We often are introduced to stakeholders at organizations that are deciding between working directly with an enterprise analytics vendor (Google or Adobe usually) to handle their implementation or consulting needs. Or maybe they’ve been working directly with the vendor and are wondering if continuing that relationship is the best option for them as they attempt to take their analytics program to a higher level. I thought it’d be good to outline what we see as the core benefits of working with a partner like 6D for implementation and consulting needs, versus working solely with your digital analytics vendor’s services team.
If you aren’t aware already, 6D is a Google Analytics Premium Reseller, and Adobe Business Partner Plus, and we have partnerships with a number of other analytics and tag management vendors. Our relationships with those partners are tight, and we understand the in-house talent that they staff for technical and business consulting around their products. The expertise that a vendor is going to bring to the table, with their specific platform, and its capabilities, is generally on par with what you’ll find from a partner. Often partners claim to have equal or more expertise than vendors – and that isn’t actually the case. But in some cases, which I’ll outline below, partners bring, let’s say “additional” expertise to the table.

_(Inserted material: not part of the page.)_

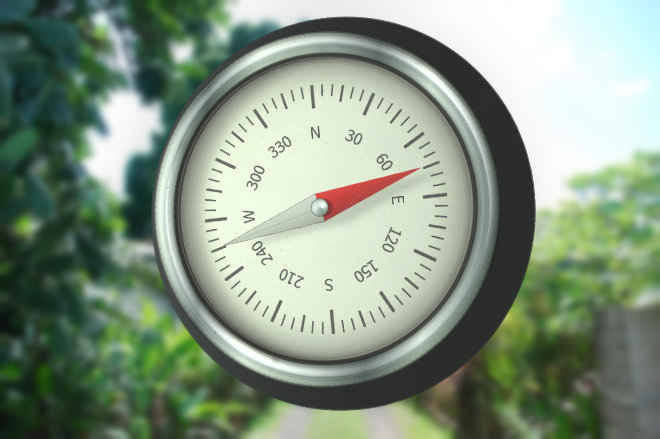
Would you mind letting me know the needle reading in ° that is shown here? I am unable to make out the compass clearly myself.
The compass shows 75 °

Utilizing a partner stand-alone, or at least combining partner consulting with the vendor consultants, is optimal.
We find that utilizing vendors for implementation and support works well for organizations that have extremely advanced analytics teams – they include personnel that have led advanced analytics programs on the partner side at some point. In these cases, the expertise that a partner is going to bring, is essentially already in-house. Sometimes that in-house expertise is a little rusty on how platforms are being hacked for innovative reasons, but good personnel will be up on the latest and greatest. On the other side of the spectrum, vendors also are good at getting clients up-and-running in a most-basic way for organizations who are in the “crawl” phase with analytics. But for many organizations between those two stages of maturity, working only with a vendor can be limiting. Having partner expertise can help extend the value in data. More bluntly stated: partners access more ways to increase ROI. One key way this is done is through integrations with other data sources and platforms.

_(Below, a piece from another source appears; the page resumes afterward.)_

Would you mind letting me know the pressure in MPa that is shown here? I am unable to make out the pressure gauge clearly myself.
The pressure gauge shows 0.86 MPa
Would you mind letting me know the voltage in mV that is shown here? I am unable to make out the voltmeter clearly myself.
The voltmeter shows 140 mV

Integrations are where vendor consulting often has to put walls up. Your Google team isn’t going to jump into your Eloqua implementation to push and pull data between Eloqua and Google Analytics. Your Adobe consultants aren’t going to log into ExactTarget and put code into your email templates to integrate open data into Adobe Analytics. For obvious reasons vendors are limited in what they can handle with 3rd party platforms. These days, the greatest opportunities to learn about and optimize user experience (remember: to get a better ROI), are by mashing data sources together in meaningful ways. If your vendor can’t help you with that, you may be depending on your in-house resources, which likely have very limited experiences with the intricacies of both platforms. More importantly, they have a limited sample-size of experience working to seize business opportunities (or solve business problems) with those platforms.
Partners often bring extensive experience with similar organizations, and “cross-training” type experience from working across verticals.
This allows them to pull from a much larger tool chest, and get creative with your integration points. Keep in mind, when we talk about integration, we’re almost always working towards ways to do advanced regression and correlative analysis. While the means here are “high-level technical” the ends are detailed analytical findings.
While integration of data within platforms is key, there are many other ways partners bring additional value. Here is another: hacking the platform versus waiting for a feature. Inevitably analytics platforms are a step behind the ways more advanced users needs. More advanced users are what drive many of the feature and capability requests of enterprise platforms. But in the time period of 6-months to years (I’m looking at you Google Analytics ecommerce) that you are waiting for a new advanced feature to roll out, you often “hack” a way to get the data or analysis you’re hungry for. Often, because it is on the edge, the findings from this create a competitive advantage, new revenue opportunities, or some kind of other business advantage. So it is worth it to hack it out, and also why you beg the vendor to add the feature. Vendors services teams are generally reluctant to perform these hacks, because they may have more rigid best-practices or the hacks involve 3rd party tools or apps. A partner not only can be more experimental and open to using other tools – but also has often done something similar (or identical) already.

In an effort to keep this short, I’ll just provide one more example of how partners can extend the value of data: extracting and analyzing web analytics data in a different context. In this I mean, getting that data out of the analytics platform, into your data warehouse or sandbox, mashing it up with your other valuable data sources, and generating findings that multiply the value of the sources. Who handles each piece of this (your in-house analysts and personnel or the partners) varies based on many factors – but when all these steps are executed, really valuable findings begin to get generated. Partner expertise can help the most with closing the feedback loop; what data do we want to collect or enhance on the front-end, that will help generate better findings deep on the back-end?
To reiterate: vendors bring a level of expertise about their product to the table that is deep. Partners bring expertise to the table that extends beyond the platform, and as a result extends the value that can be generated. Again, this means a higher ROI on the efforts around the platform. This isn’t a point most vendors would argue with – and that’s why they put effort and investment into there partner programs. If you’ve implemented, or are going to implement, an enterprise analytics platform and you are solely utilizing in-house and vendor personnel – it behooves you to at least have a conversation with an advanced partner about what additional value you may be able to generate.